• _TASK_
Your reply should consist solely of the lines from the one containing "Загрузить BOM" through the end of the data, restated word for word.

• _INFORMATION SHOWN_
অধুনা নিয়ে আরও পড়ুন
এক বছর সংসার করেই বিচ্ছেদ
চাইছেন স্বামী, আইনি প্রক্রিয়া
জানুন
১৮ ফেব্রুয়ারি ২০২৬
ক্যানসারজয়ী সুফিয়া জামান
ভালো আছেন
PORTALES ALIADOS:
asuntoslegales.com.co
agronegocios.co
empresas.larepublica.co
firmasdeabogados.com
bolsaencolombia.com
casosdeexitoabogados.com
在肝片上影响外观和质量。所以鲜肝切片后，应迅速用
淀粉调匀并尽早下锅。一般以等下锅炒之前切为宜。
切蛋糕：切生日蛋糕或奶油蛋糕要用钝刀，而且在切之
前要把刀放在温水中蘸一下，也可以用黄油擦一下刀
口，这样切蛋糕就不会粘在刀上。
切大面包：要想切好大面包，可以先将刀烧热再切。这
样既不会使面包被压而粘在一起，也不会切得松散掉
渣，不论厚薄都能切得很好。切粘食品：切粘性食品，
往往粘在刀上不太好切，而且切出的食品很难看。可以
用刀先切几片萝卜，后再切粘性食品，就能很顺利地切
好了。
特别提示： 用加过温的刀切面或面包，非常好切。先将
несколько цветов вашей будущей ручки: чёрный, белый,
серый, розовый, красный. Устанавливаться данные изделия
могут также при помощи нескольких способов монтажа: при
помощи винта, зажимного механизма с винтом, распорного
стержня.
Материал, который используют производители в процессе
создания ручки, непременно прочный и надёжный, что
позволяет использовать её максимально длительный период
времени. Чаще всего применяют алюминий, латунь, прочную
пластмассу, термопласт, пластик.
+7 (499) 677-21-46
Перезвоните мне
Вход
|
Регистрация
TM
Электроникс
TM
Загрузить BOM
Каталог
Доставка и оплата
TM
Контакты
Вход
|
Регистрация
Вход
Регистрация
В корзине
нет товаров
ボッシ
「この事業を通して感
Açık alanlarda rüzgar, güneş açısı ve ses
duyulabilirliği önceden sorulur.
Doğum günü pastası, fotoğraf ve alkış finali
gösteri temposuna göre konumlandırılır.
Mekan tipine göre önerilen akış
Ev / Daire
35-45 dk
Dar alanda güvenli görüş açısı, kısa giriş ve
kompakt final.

• _SOLUTION TO THE PROBLEM_
Загрузить BOM
Каталог
Доставка и оплата
TM
Контакты
Вход
|
Регистрация
Вход
Регистрация
В корзине
нет товаров
ボッシ
「この事業を通して感
Açık alanlarda rüzgar, güneş açısı ve ses
duyulabilirliği önceden sorulur.
Doğum günü pastası, fotoğraf ve alkış finali
gösteri temposuna göre konumlandırılır.
Mekan tipine göre önerilen akış
Ev / Daire
35-45 dk
Dar alanda güvenli görüş açısı, kısa giriş ve
kompakt final.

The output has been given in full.